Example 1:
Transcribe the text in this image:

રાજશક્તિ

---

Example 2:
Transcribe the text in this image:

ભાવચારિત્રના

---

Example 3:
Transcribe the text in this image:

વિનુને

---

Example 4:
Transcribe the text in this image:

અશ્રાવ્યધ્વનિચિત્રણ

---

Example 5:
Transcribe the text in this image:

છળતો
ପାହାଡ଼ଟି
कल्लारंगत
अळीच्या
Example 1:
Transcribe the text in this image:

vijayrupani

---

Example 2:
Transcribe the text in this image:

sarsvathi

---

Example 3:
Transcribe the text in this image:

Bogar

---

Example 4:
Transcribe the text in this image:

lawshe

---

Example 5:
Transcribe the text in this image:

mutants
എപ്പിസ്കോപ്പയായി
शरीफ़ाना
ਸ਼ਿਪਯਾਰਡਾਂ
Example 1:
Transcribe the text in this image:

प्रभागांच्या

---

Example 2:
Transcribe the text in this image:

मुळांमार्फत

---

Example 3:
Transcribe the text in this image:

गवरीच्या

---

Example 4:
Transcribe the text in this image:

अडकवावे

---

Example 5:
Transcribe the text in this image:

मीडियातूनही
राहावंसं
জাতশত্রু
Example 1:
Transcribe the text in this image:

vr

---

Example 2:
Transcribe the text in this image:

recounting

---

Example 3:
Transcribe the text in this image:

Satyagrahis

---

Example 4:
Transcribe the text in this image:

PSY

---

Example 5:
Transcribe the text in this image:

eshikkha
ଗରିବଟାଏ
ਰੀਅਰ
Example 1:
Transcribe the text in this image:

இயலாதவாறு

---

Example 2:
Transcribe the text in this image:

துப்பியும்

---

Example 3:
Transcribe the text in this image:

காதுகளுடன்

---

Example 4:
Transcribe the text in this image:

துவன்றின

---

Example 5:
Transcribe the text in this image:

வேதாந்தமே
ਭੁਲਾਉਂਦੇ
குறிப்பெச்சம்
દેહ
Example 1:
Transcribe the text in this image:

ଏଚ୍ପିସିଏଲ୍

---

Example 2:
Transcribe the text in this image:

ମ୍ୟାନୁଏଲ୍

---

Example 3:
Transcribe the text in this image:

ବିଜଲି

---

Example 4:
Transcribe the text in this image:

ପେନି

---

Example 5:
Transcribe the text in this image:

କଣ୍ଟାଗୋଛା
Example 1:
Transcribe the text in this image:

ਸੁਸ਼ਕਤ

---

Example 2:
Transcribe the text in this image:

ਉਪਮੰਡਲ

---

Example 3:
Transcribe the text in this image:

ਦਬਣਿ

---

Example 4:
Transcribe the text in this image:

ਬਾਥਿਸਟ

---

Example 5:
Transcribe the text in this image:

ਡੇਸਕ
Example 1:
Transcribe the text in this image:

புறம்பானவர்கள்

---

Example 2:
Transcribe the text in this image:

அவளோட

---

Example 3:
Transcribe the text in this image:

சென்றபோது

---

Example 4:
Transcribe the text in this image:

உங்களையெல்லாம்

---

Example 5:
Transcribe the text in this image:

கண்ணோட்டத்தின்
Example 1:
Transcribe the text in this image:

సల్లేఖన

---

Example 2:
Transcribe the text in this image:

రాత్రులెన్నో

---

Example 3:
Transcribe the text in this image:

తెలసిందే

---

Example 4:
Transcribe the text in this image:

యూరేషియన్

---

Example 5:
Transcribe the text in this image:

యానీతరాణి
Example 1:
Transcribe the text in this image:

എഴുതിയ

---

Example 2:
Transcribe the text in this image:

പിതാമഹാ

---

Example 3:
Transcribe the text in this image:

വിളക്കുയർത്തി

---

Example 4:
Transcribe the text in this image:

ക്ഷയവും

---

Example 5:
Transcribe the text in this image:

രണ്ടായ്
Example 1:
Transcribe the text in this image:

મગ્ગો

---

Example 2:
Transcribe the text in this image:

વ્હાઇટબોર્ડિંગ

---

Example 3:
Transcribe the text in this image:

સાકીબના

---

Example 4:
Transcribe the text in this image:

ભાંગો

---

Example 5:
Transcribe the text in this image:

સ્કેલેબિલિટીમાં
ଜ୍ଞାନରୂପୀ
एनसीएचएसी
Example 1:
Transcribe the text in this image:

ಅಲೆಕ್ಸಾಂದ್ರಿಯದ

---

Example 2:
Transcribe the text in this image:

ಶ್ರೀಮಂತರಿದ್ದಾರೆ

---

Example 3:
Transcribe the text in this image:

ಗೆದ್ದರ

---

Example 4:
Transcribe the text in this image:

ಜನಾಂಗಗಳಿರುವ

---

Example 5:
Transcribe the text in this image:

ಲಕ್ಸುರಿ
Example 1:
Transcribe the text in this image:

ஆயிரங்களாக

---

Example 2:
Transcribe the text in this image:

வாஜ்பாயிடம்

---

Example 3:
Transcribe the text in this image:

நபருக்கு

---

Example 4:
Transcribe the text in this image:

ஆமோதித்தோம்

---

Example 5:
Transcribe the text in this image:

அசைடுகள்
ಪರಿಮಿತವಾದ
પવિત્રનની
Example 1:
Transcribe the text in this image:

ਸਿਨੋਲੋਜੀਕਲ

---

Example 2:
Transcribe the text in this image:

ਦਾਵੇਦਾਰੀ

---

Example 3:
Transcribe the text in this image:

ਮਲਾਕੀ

______

YOUR OBJECTIVE: The response should be an exact copy of all the records above.

ANSWER TO THE PROBLEM:
Example 1:
Transcribe the text in this image:

રાજશક્તિ

---

Example 2:
Transcribe the text in this image:

ભાવચારિત્રના

---

Example 3:
Transcribe the text in this image:

વિનુને

---

Example 4:
Transcribe the text in this image:

અશ્રાવ્યધ્વનિચિત્રણ

---

Example 5:
Transcribe the text in this image:

છળતો
ପାହାଡ଼ଟି
कल्लारंगत
अळीच्या
Example 1:
Transcribe the text in this image:

vijayrupani

---

Example 2:
Transcribe the text in this image:

sarsvathi

---

Example 3:
Transcribe the text in this image:

Bogar

---

Example 4:
Transcribe the text in this image:

lawshe

---

Example 5:
Transcribe the text in this image:

mutants
എപ്പിസ്കോപ്പയായി
शरीफ़ाना
ਸ਼ਿਪਯਾਰਡਾਂ
Example 1:
Transcribe the text in this image:

प्रभागांच्या

---

Example 2:
Transcribe the text in this image:

मुळांमार्फत

---

Example 3:
Transcribe the text in this image:

गवरीच्या

---

Example 4:
Transcribe the text in this image:

अडकवावे

---

Example 5:
Transcribe the text in this image:

मीडियातूनही
राहावंसं
জাতশত্রু
Example 1:
Transcribe the text in this image:

vr

---

Example 2:
Transcribe the text in this image:

recounting

---

Example 3:
Transcribe the text in this image:

Satyagrahis

---

Example 4:
Transcribe the text in this image:

PSY

---

Example 5:
Transcribe the text in this image:

eshikkha
ଗରିବଟାଏ
ਰੀਅਰ
Example 1:
Transcribe the text in this image:

இயலாதவாறு

---

Example 2:
Transcribe the text in this image:

துப்பியும்

---

Example 3:
Transcribe the text in this image:

காதுகளுடன்

---

Example 4:
Transcribe the text in this image:

துவன்றின

---

Example 5:
Transcribe the text in this image:

வேதாந்தமே
ਭੁਲਾਉਂਦੇ
குறிப்பெச்சம்
દેહ
Example 1:
Transcribe the text in this image:

ଏଚ୍ପିସିଏଲ୍

---

Example 2:
Transcribe the text in this image:

ମ୍ୟାନୁଏଲ୍

---

Example 3:
Transcribe the text in this image:

ବିଜଲି

---

Example 4:
Transcribe the text in this image:

ପେନି

---

Example 5:
Transcribe the text in this image:

କଣ୍ଟାଗୋଛା
Example 1:
Transcribe the text in this image:

ਸੁਸ਼ਕਤ

---

Example 2:
Transcribe the text in this image:

ਉਪਮੰਡਲ

---

Example 3:
Transcribe the text in this image:

ਦਬਣਿ

---

Example 4:
Transcribe the text in this image:

ਬਾਥਿਸਟ

---

Example 5:
Transcribe the text in this image:

ਡੇਸਕ
Example 1:
Transcribe the text in this image:

புறம்பானவர்கள்

---

Example 2:
Transcribe the text in this image:

அவளோட

---

Example 3:
Transcribe the text in this image:

சென்றபோது

---

Example 4:
Transcribe the text in this image:

உங்களையெல்லாம்

---

Example 5:
Transcribe the text in this image:

கண்ணோட்டத்தின்
Example 1:
Transcribe the text in this image:

సల్లేఖన

---

Example 2:
Transcribe the text in this image:

రాత్రులెన్నో

---

Example 3:
Transcribe the text in this image:

తెలసిందే

---

Example 4:
Transcribe the text in this image:

యూరేషియన్

---

Example 5:
Transcribe the text in this image:

యానీతరాణి
Example 1:
Transcribe the text in this image:

എഴുതിയ

---

Example 2:
Transcribe the text in this image:

പിതാമഹാ

---

Example 3:
Transcribe the text in this image:

വിളക്കുയർത്തി

---

Example 4:
Transcribe the text in this image:

ക്ഷയവും

---

Example 5:
Transcribe the text in this image:

രണ്ടായ്
Example 1:
Transcribe the text in this image:

મગ્ગો

---

Example 2:
Transcribe the text in this image:

વ્હાઇટબોર્ડિંગ

---

Example 3:
Transcribe the text in this image:

સાકીબના

---

Example 4:
Transcribe the text in this image:

ભાંગો

---

Example 5:
Transcribe the text in this image:

સ્કેલેબિલિટીમાં
ଜ୍ଞାନରୂପୀ
एनसीएचएसी
Example 1:
Transcribe the text in this image:

ಅಲೆಕ್ಸಾಂದ್ರಿಯದ

---

Example 2:
Transcribe the text in this image:

ಶ್ರೀಮಂತರಿದ್ದಾರೆ

---

Example 3:
Transcribe the text in this image:

ಗೆದ್ದರ

---

Example 4:
Transcribe the text in this image:

ಜನಾಂಗಗಳಿರುವ

---

Example 5:
Transcribe the text in this image:

ಲಕ್ಸುರಿ
Example 1:
Transcribe the text in this image:

ஆயிரங்களாக

---

Example 2:
Transcribe the text in this image:

வாஜ்பாயிடம்

---

Example 3:
Transcribe the text in this image:

நபருக்கு

---

Example 4:
Transcribe the text in this image:

ஆமோதித்தோம்

---

Example 5:
Transcribe the text in this image:

அசைடுகள்
ಪರಿಮಿತವಾದ
પવિત્રનની
Example 1:
Transcribe the text in this image:

ਸਿਨੋਲੋਜੀਕਲ

---

Example 2:
Transcribe the text in this image:

ਦਾਵੇਦਾਰੀ

---

Example 3:
Transcribe the text in this image:

ਮਲਾਕੀ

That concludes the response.